Rien ne va plus, en Italie ! Après l’humiliation subie en début de semaine contre la Bosnie-Herzégovine, et sa non-qualification à une phase finale de Coupe du Monde pour la 3e fois d’affilée, une anomalie pour une telle nation de football, plusieurs dirigeants et responsables devraient prendre la porte.
Une recherche de coupable
Après cette élimination, on a cherché des coupables en Italie. Le premier a été le malheureux défenseur de l’Inter de Milan, Alessandro Bastoni, victime d’une faute grossière à la 41e minute de jeu et sanctionné logiquement d’un carton rouge. Depuis, le défenseur subit un lynchage sur les réseaux sociaux de la part des supporters italiens, ainsi que de la presse, étant le coupable le plus visible. Pour la presse, il s’agit d’une exacerbation d’une mauvaise passe, le point d’orgue de celle-ci, comme l’explique La Gazzetta dello Sport :
« Jusqu’à il y a 45 jours, il était une certitude presque anonyme, l’ami discret à qui faire confiance dans les moments difficiles. Un mois et demi plus tard, Alessandro Bastoni est perçu et considéré comme le pire footballeur italien du moment. Paria (…) Bastoni n’avait jamais subi la punition la plus sévère, c’est-à-dire le rouge direct. Jamais, dans son excellente carrière professionnelle. Le Karma (…)

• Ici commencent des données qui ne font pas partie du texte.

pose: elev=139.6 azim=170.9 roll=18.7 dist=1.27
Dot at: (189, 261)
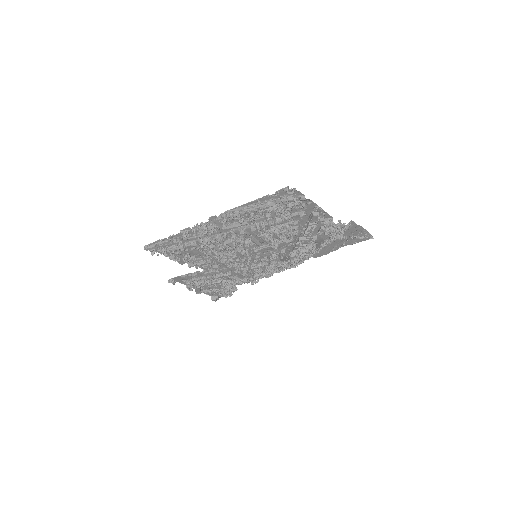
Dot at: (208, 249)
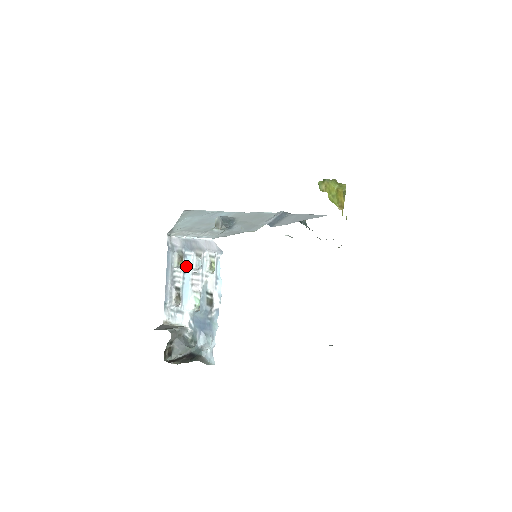
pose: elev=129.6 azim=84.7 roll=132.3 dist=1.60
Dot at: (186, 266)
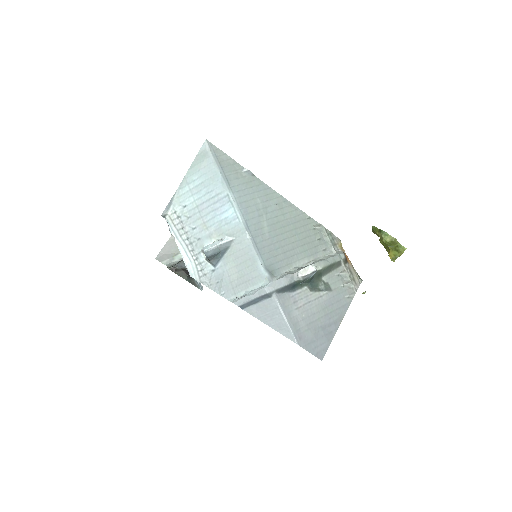
Dot at: occluded
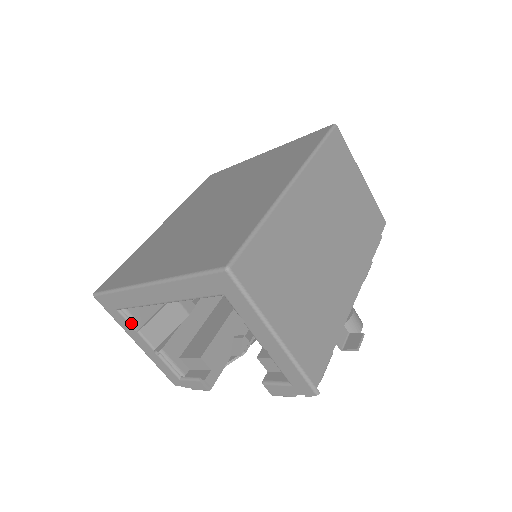
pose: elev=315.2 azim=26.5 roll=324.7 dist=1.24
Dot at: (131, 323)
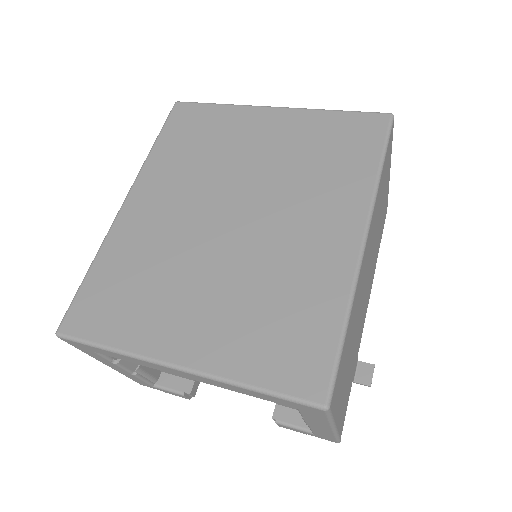
Dot at: (109, 359)
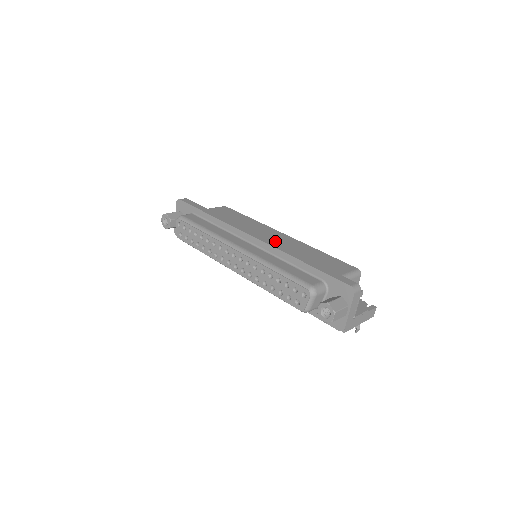
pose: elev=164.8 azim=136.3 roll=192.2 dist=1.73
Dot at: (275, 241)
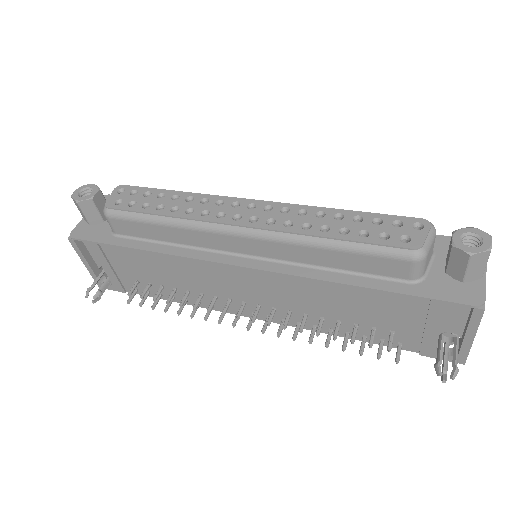
Dot at: occluded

La saison de Bastoni, son annus horribilis, le cauchemar de l’ancien joueur de l’Atalanta. Tout y est : capturé sur cette photo (celle de l’expulsion de Bastoni, ndlr), ce cliché qui, mieux que n’importe quelle analyse, décrit le Bastoni d’aujourd’hui : attaqué, expulsé, inconsolable, désorienté. Seul. Une place en Coupe du Monde comme joueur clé aurait été le remède idéal. Un de ces analgésiques qui font oublier toute la douleur.«
Pas le seul coupable
Mais Bastoni est loin, très loi, d’être le seul coupable. Et la non-qualification de la Nazionale a déjà des conséquences dans le très-haut de la Fédération italienne. Gabriele Gravina, son président depuis 2018 et la non-qualification pour la Coupe du Monde 2018, vient de poser sa démission, avec un bilan pour le moins mitigé. Sous sa direction, l’Italie a certes remporté l’Euro 2021, mais ne s’est pas qualifiée pour les Coupes du Monde 2022 et 2026, et est sorti de l’Euro 2024 dès les huitièmes. Il n’aur cette fois-ci pas survécu à cette nouvelle déroute pour le football italien.
Mais il n’est pas le seul à partir. Gianluigi Buffon, champion du monde 2006 avec la Nazionale et alors chef de la délégation italienne, a présenté sa démission juste après celle de Gravina. L’ancienne légende du football mondial avait été à l’initiative de l’arrivée de Gennaro Gattuso comme sélectionneur. Il s’est expliqué sur X à propos de sa démission, dans un tweet :
« L’objectif principal était de ramener l’Italie à la Coupe du monde, et nous n’y sommes pas parvenus. Il est juste de laisser à celui qui viendra après la liberté de choisir la figure qu’il jugera la meilleure pour occuper mon rôle. »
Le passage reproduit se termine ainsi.